Barry Cable played over 400 senior WAFL and VFL games.

Football followers are biased, so it follows I am. I am a North Melbourne supporter.

It was only in 1967 that working for Vic Rail at North Melbourne Station when asked for my VFL side I said North Melbourne as sort of after-thought and perhaps because I knew champion rover Barry Cable was at the club. It began, however, a lifelong support for that club even though when I first proffered my support for these easy beats it was met with mirth.

North Melbourne also affords a chance to show how much football changed from the 1950’s. An erudite young dentist Dr Allen Aylett OBE joined strongly working-class North Melbourne in 1952 and was to become a champion footballer and later administrator. He recalls the shock of changing for training and encountering teammates, possibly painters and dockers, who were carrying revolvers!
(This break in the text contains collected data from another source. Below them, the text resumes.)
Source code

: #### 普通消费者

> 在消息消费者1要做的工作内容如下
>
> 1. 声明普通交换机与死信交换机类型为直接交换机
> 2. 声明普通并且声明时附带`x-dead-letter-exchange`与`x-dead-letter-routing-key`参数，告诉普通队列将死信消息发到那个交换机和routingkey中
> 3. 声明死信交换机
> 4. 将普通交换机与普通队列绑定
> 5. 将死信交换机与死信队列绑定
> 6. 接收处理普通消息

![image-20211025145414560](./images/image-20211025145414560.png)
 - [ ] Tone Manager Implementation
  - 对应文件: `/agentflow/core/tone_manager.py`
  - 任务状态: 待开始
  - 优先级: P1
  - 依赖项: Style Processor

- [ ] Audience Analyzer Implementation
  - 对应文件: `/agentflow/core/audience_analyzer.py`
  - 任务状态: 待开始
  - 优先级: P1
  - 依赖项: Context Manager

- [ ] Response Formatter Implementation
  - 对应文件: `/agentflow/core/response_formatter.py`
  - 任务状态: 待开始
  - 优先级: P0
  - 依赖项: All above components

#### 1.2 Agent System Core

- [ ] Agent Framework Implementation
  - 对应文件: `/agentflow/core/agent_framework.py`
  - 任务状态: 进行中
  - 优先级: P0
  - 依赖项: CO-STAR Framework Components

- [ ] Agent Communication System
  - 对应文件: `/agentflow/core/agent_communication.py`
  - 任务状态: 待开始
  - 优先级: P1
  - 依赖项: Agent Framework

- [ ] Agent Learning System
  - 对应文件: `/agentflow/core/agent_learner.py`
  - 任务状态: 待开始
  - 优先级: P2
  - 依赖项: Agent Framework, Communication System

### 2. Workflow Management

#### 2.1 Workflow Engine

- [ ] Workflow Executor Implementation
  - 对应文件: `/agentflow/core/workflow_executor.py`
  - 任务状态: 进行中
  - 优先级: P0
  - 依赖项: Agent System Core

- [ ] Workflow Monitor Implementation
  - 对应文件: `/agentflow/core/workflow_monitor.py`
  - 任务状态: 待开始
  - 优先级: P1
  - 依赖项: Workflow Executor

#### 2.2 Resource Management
Here too hangs the dilemma of older footy fans like me, namely where would my loyalties lie if a Tasmanian team entered the AFL? The answer to that question thirty years ago would have been clear-cut and simple: the Tasmanian team. Right now I genuinely am not sure.

Tip of the iceberg

AFL is like an iceberg. A slender percentage is above water; that represents the home and away games of the AFL. Football at its highest level. Yet below the surface is where football really exists. AFL football is only a slender percentage of the games played around Australia each weekend in junior and senior ranks.

In southern towns of southern states, we find the old trainers, the pie nights, the selection committees, the raffles, the jersey and socks washers, the countless volunteers and loyalists who do it for fun, for the love of the game. It has practice nights in howling gales and driving winds. For them, the AFL is aspirational, the elite, but without this submerged ninety percent of the iceberg, the AFL cannot exist.

In country football you have still to play at civilised times like 2pm on Saturday, have an early lunch and go play footy; no need to dance to the tune of the TV stations and play games starting after 4PM. You won’t be ejected for calling umpires ‘maggots’, everyone will get over it and no need to eat the inedible food from major AFL stadia because of binding contracts with food and beverage companies.

As many spectacular high marks will be attempted in the country as in the AFL – this great feature of our game, touch wood, has not been tampered with by the AFL powers that be. Most country towns have stories of locals who went onto play football at the highest level from towns like Koroit, Scottsdale, Bairnsdale, Wagga, Mt Barker and Longford who reached the tip of the iceberg. North Melbourne midfielder Ben Cunnington from a dairy farm in country Victoria was described by teammates and the media as a ‘real country footballer’, in many ways the ultimate accolade and evidence of this two-way phenomenon.

The enduring game

As I drive home on weekends to Hobart from northern Tasmania I often pass country football grounds and smile inwardly as you see the cars parked in the football ground, hear the toot of the horns as a goal is kicked and you know the baton will continue to be passed and this grand game will somehow endure.

Colourful former ABC football commentator ‘Nunkey’ Ayres said it best, all in one sweeping breath, and I paraphrase slightly.

‘{He} was taking marks and getting kicks all around the ground and I bet he thought to himself, as he was getting those marks and kicks, what a great game, this game of football is!’


This series of articles was written in memory of my late father. A blue-collar worker who put a tie on to go to the football. Rest easy you old Tiger!